[Exercise data — start]

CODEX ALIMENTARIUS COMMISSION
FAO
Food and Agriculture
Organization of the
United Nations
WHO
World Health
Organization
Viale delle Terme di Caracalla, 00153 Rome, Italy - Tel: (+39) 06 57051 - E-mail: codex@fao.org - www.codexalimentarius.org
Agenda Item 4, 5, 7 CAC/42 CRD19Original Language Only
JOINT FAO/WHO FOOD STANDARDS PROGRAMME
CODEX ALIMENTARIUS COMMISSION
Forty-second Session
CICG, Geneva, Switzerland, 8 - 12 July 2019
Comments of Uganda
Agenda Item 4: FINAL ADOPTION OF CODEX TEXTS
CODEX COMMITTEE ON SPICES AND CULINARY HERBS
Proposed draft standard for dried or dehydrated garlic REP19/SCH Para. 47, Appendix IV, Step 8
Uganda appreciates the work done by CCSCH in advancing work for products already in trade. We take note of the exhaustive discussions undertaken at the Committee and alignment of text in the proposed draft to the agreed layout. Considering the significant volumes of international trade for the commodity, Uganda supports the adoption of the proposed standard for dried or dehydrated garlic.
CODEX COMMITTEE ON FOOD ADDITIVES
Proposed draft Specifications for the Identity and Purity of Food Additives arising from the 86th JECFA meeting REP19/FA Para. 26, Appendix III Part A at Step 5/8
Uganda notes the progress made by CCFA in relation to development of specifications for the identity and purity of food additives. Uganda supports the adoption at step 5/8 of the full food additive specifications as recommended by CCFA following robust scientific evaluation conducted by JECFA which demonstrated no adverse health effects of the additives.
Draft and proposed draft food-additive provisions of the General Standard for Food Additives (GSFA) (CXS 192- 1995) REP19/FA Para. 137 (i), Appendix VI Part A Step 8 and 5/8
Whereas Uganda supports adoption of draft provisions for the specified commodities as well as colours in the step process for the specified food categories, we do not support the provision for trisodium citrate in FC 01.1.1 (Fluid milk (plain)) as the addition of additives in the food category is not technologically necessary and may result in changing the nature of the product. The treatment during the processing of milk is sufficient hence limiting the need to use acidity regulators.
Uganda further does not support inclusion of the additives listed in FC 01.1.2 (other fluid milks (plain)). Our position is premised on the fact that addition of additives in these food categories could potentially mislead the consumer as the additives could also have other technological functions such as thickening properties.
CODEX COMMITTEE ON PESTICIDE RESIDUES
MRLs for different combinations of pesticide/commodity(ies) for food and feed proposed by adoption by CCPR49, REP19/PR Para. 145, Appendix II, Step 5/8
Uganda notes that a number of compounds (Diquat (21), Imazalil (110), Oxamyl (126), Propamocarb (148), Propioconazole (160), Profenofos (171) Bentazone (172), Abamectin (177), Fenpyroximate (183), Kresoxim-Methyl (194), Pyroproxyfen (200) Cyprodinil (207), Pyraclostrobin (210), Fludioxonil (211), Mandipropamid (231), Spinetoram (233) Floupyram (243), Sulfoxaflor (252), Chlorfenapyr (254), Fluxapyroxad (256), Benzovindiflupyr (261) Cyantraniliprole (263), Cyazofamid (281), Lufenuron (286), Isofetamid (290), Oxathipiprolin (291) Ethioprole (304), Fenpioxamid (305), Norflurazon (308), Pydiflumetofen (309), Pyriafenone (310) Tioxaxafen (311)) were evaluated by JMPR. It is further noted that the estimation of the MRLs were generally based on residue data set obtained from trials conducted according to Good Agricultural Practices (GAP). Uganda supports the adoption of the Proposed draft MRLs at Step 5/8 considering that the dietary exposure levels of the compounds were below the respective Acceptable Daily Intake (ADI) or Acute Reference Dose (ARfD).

[Exercise data — finish]

* _Task goal_:
The response should consist of all the entries, set down exactly.

* _Written solution_:
CODEX ALIMENTARIUS COMMISSION
FAO
Food and Agriculture
Organization of the
United Nations
WHO
World Health
Organization
Viale delle Terme di Caracalla, 00153 Rome, Italy - Tel: (+39) 06 57051 - E-mail: codex@fao.org - www.codexalimentarius.org
Agenda Item 4, 5, 7 CAC/42 CRD19Original Language Only
JOINT FAO/WHO FOOD STANDARDS PROGRAMME
CODEX ALIMENTARIUS COMMISSION
Forty-second Session
CICG, Geneva, Switzerland, 8 - 12 July 2019
Comments of Uganda
Agenda Item 4: FINAL ADOPTION OF CODEX TEXTS
CODEX COMMITTEE ON SPICES AND CULINARY HERBS
Proposed draft standard for dried or dehydrated garlic REP19/SCH Para. 47, Appendix IV, Step 8
Uganda appreciates the work done by CCSCH in advancing work for products already in trade. We take note of the exhaustive discussions undertaken at the Committee and alignment of text in the proposed draft to the agreed layout. Considering the significant volumes of international trade for the commodity, Uganda supports the adoption of the proposed standard for dried or dehydrated garlic.
CODEX COMMITTEE ON FOOD ADDITIVES
Proposed draft Specifications for the Identity and Purity of Food Additives arising from the 86th JECFA meeting REP19/FA Para. 26, Appendix III Part A at Step 5/8
Uganda notes the progress made by CCFA in relation to development of specifications for the identity and purity of food additives. Uganda supports the adoption at step 5/8 of the full food additive specifications as recommended by CCFA following robust scientific evaluation conducted by JECFA which demonstrated no adverse health effects of the additives.
Draft and proposed draft food-additive provisions of the General Standard for Food Additives (GSFA) (CXS 192- 1995) REP19/FA Para. 137 (i), Appendix VI Part A Step 8 and 5/8
Whereas Uganda supports adoption of draft provisions for the specified commodities as well as colours in the step process for the specified food categories, we do not support the provision for trisodium citrate in FC 01.1.1 (Fluid milk (plain)) as the addition of additives in the food category is not technologically necessary and may result in changing the nature of the product. The treatment during the processing of milk is sufficient hence limiting the need to use acidity regulators.
Uganda further does not support inclusion of the additives listed in FC 01.1.2 (other fluid milks (plain)). Our position is premised on the fact that addition of additives in these food categories could potentially mislead the consumer as the additives could also have other technological functions such as thickening properties.
CODEX COMMITTEE ON PESTICIDE RESIDUES
MRLs for different combinations of pesticide/commodity(ies) for food and feed proposed by adoption by CCPR49, REP19/PR Para. 145, Appendix II, Step 5/8
Uganda notes that a number of compounds (Diquat (21), Imazalil (110), Oxamyl (126), Propamocarb (148), Propioconazole (160), Profenofos (171) Bentazone (172), Abamectin (177), Fenpyroximate (183), Kresoxim-Methyl (194), Pyroproxyfen (200) Cyprodinil (207), Pyraclostrobin (210), Fludioxonil (211), Mandipropamid (231), Spinetoram (233) Floupyram (243), Sulfoxaflor (252), Chlorfenapyr (254), Fluxapyroxad (256), Benzovindiflupyr (261) Cyantraniliprole (263), Cyazofamid (281), Lufenuron (286), Isofetamid (290), Oxathipiprolin (291) Ethioprole (304), Fenpioxamid (305), Norflurazon (308), Pydiflumetofen (309), Pyriafenone (310) Tioxaxafen (311)) were evaluated by JMPR. It is further noted that the estimation of the MRLs were generally based on residue data set obtained from trials conducted according to Good Agricultural Practices (GAP). Uganda supports the adoption of the Proposed draft MRLs at Step 5/8 considering that the dietary exposure levels of the compounds were below the respective Acceptable Daily Intake (ADI) or Acute Reference Dose (ARfD).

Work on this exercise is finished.